I am highly suspicious of WalMart's motives (especially since they are also the nation's #1 pharmacy); but hopefully their move will encourage other big corporations to break ranks and come forward to support comprehensive healthcare reform.
LulandPhoebe,

thanks for your thoughts--the aspirin is in Aisle 4 :)
cleo,
thanks for sharing your point about wal-mart and peachcare--I agree, they're not acting out of charity--corporations always have self-interest.
This, in a word, is hogwash. 52% is an achievement? WalMart deliberately maintains part time status on a huge number of employees in order to avoid paying for health care. Relatives who have worked for WalMart have vouched that their policies are a joke. What WalMart is doing is trying to head off unionization. And Andy Stern should be ashamed! Just today, he and Lee Scott endorsed the idea of a "trigger" mechanism to being about a public option. This is an attempt to kill the public option altogether. You need to go back to school, Dr. Parikh!
I appreciate the write-up, but ... I'd actually feel better if Wal-Mart were championing government run health care so that it didn't have to provide health care. Then, at least, I wouldn't suspect a profit motive.

Keeping capitalist-style health care but using it as a vehicle to crowd out the ability of players to make a profit seems the worst of both worlds. The point of capitalism is to promote competition, yet Wal-Mart's business practices do not seem to promote competition. That means the prices fall but no one can afford to pay them anyway because they're all out of work, and this will just be another market where that's so.

My family gave up shopping at Wal-Mart some years back even though they often offer lower prices. The impact on the community was not worth the savings of a few pennies. Wal-Mart does not have the kind of business record that leaves me wanting to give it the benefit of the doubt here, even though there might be some room for hope if all other things were equal. They're just not equal.
Here's the real deal with Wal Mart: I have been boycotting them for years and will continue until they change their back-door policies while presenting a sure-footed health care front to the media.

Wal Mart only has half of its 'people' insured because they make it a practice (which is now considered a *model* by fledgling companies) of hiring women of retirement age on a part-time basis, for 33 hours per week.

That is ONE HOUR less than what is required by law to provide health care benefits.

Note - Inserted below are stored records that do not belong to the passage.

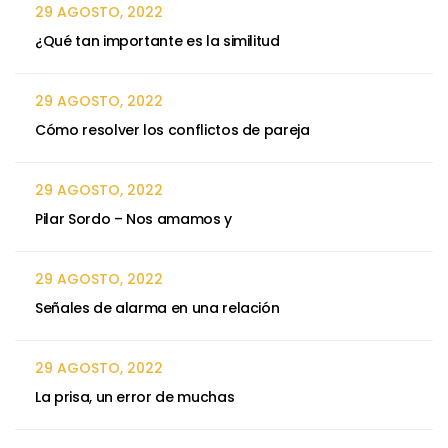
29 AGOSTO, 2022
¿Qué tan importante es la similitud
29 AGOSTO, 2022
Cómo resolver los conflictos de pareja
29 AGOSTO, 2022
Pilar Sordo – Nos amamos y
29 AGOSTO, 2022
Señales de alarma en una relación
29 AGOSTO, 2022
La prisa, un error de muchas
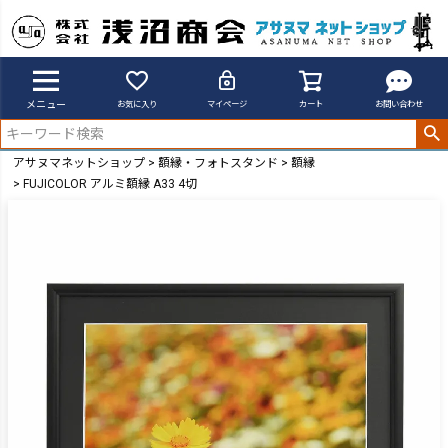
メニュー
お気に入り
マイページ
カート
お問い合わせ
アサヌマネットショップ
額縁・フォトスタンド
額縁
FUJICOLOR アルミ額縁 A33 4切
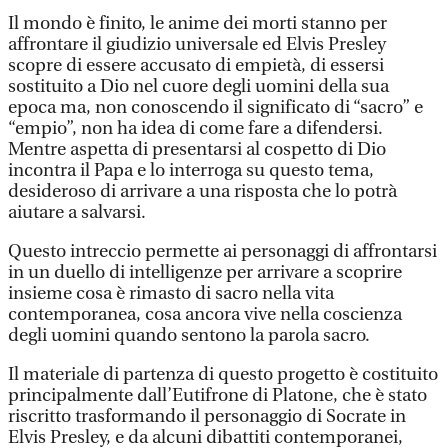
Il mondo è finito, le anime dei morti stanno per
affrontare il giudizio universale ed Elvis Presley
scopre di essere accusato di empietà, di essersi
sostituito a Dio nel cuore degli uomini della sua
epoca ma, non conoscendo il significato di “sacro” e
“empio”, non ha idea di come fare a difendersi.
Mentre aspetta di presentarsi al cospetto di Dio
incontra il Papa e lo interroga su questo tema,
desideroso di arrivare a una risposta che lo potrà
aiutare a salvarsi.
Questo intreccio permette ai personaggi di affrontarsi
in un duello di intelligenze per arrivare a scoprire
insieme cosa è rimasto di sacro nella vita
contemporanea, cosa ancora vive nella coscienza
degli uomini quando sentono la parola sacro.
Il materiale di partenza di questo progetto è costituito
principalmente dall’Eutifrone di Platone, che è stato
riscritto trasformando il personaggio di Socrate in
Elvis Presley, e da alcuni dibattiti contemporanei,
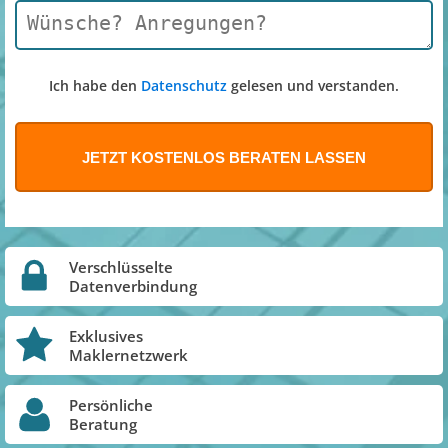
Ich habe den
Datenschutz
gelesen und verstanden.
Verschlüsselte
Datenverbindung
Exklusives
Maklernetzwerk
Persönliche
Beratung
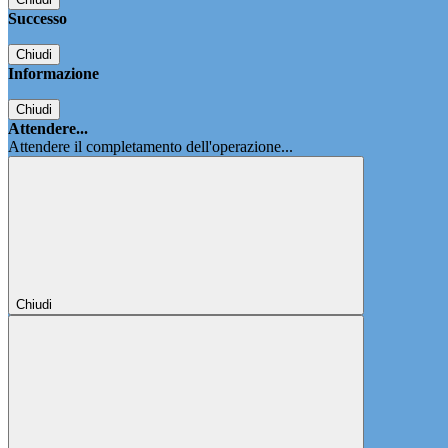
Successo
Chiudi
Informazione
Chiudi
Attendere...
Attendere il completamento dell'operazione...
Chiudi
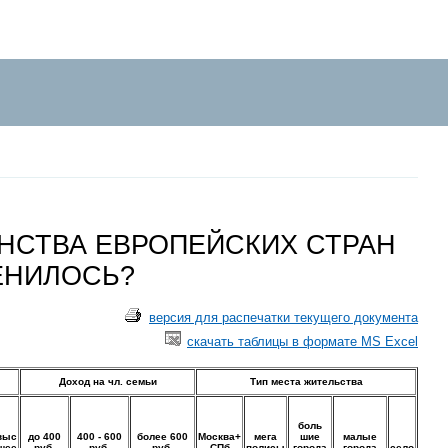
НСТВА ЕВРОПЕЙСКИХ СТРАН
ЕНИЛОСЬ?
версия для распечатки текущего документа
скачать таблицы в формате MS Excel
Доход на чл. семьи
Тип места жительства
боль
выс
до 400
400 - 600
более 600
Москва+
мега
шие
малые
шее
руб.
руб.
руб.
СПб
полисы
города
города
село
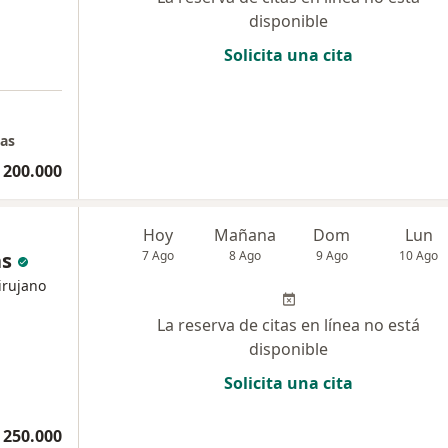
disponible
Solicita una cita
ias
 200.000
Hoy
Mañana
Dom
Lun
as
7 Ago
8 Ago
9 Ago
10 Ago
irujano
La reserva de citas en línea no está
disponible
Solicita una cita
 250.000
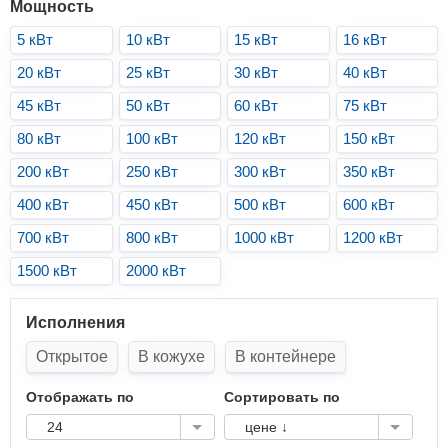
Мощность
5 кВт
10 кВт
15 кВт
16 кВт
20 кВт
25 кВт
30 кВт
40 кВт
45 кВт
50 кВт
60 кВт
75 кВт
80 кВт
100 кВт
120 кВт
150 кВт
200 кВт
250 кВт
300 кВт
350 кВт
400 кВт
450 кВт
500 кВт
600 кВт
700 кВт
800 кВт
1000 кВт
1200 кВт
1500 кВт
2000 кВт
Исполнения
Открытое
В кожухе
В контейнере
Отображать по
Сортировать по
24
цене ↓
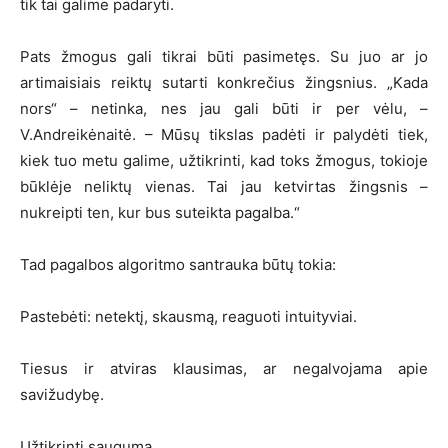
tik tai galime padaryti.
Pats žmogus gali tikrai būti pasimetęs. Su juo ar jo
artimaisiais reiktų sutarti konkrečius žingsnius. „Kada
nors“ – netinka, nes jau gali būti ir per vėlu, –
V.Andreikėnaitė. – Mūsų tikslas padėti ir palydėti tiek,
kiek tuo metu galime, užtikrinti, kad toks žmogus, tokioje
būklėje neliktų vienas. Tai jau ketvirtas žingsnis –
nukreipti ten, kur bus suteikta pagalba.“
Tad pagalbos algoritmo santrauka būtų tokia:
Pastebėti: netektį, skausmą, reaguoti intuityviai.
Tiesus ir atviras klausimas, ar negalvojama apie
savižudybę.
Užtikrinti saugumą.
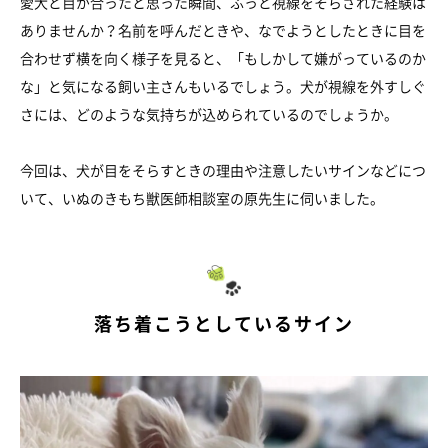
愛犬と目が合ったと思った瞬間、ふっと視線をそらされた経験は
ありませんか？名前を呼んだときや、なでようとしたときに目を
合わせず横を向く様子を見ると、「もしかして嫌がっているのか
な」と気になる飼い主さんもいるでしょう。犬が視線を外すしぐ
さには、どのような気持ちが込められているのでしょうか。
今回は、犬が目をそらすときの理由や注意したいサインなどにつ
いて、いぬのきもち獣医師相談室の原先生に伺いました。
落ち着こうとしているサイン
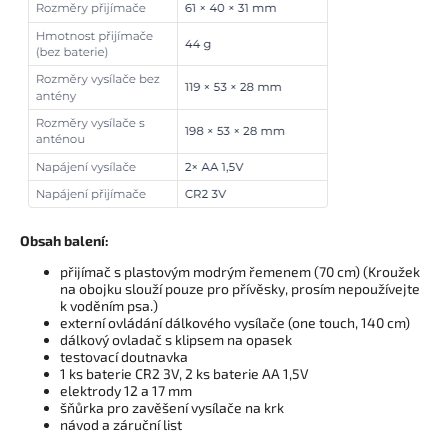
Obsah balení:
přijímač s plastovým modrým řemenem (70 cm) (
Kroužek
na obojku slouží pouze pro přívěsky, prosím nepoužívejte
k voděním psa.)
externí ovládání dálkového vysílače (one touch, 140 cm)
dálkový ovladač s klipsem na opasek
testovací doutnavka
1 ks baterie CR2 3V, 2 ks baterie AA 1,5V
elektrody 12 a 17 mm
šňůrka pro zavěšení vysílače na krk
návod a záruční list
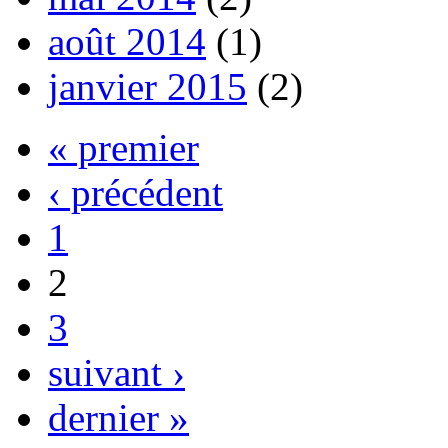
août 2014
(1)
janvier 2015
(2)
« premier
‹ précédent
1
2
3
suivant ›
dernier »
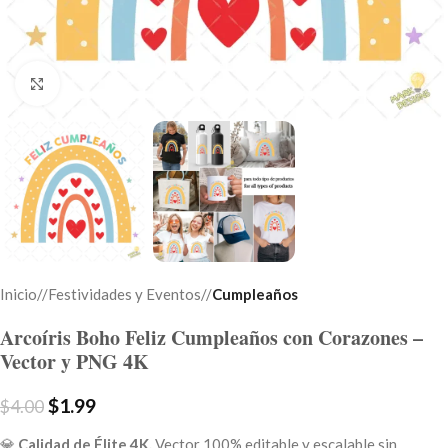
Click to enlarge
Inicio
/
Festividades y Eventos
/
Cumpleaños
Arcoíris Boho Feliz Cumpleaños con Corazones –
Vector y PNG 4K
$
1.99
$
4.00
💎
Calidad de Élite 4K.
Vector 100% editable y escalable sin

Anything else that Wal Mart is purporting to the mainstream media is, well, bull. The only initiative they are taking is to line their own pockets and circumvent human rights.

Quote from a *victim* just today on this concern:

"They are the ones who originated the part-time worker scenario. They only hire part timers so they don't have to pony up with fringe benefits like health care, etc. Therefore they have a tremendous turn-over and those who are already retired are the only ones who can afford to work for them. Hide and watch - the outcome of the law suit will be blamed on attrition and wal-mart will skate again, yet, still."

Don't get me started about the illegals they hire.....

Thanks for the informative, albeit slanted, article.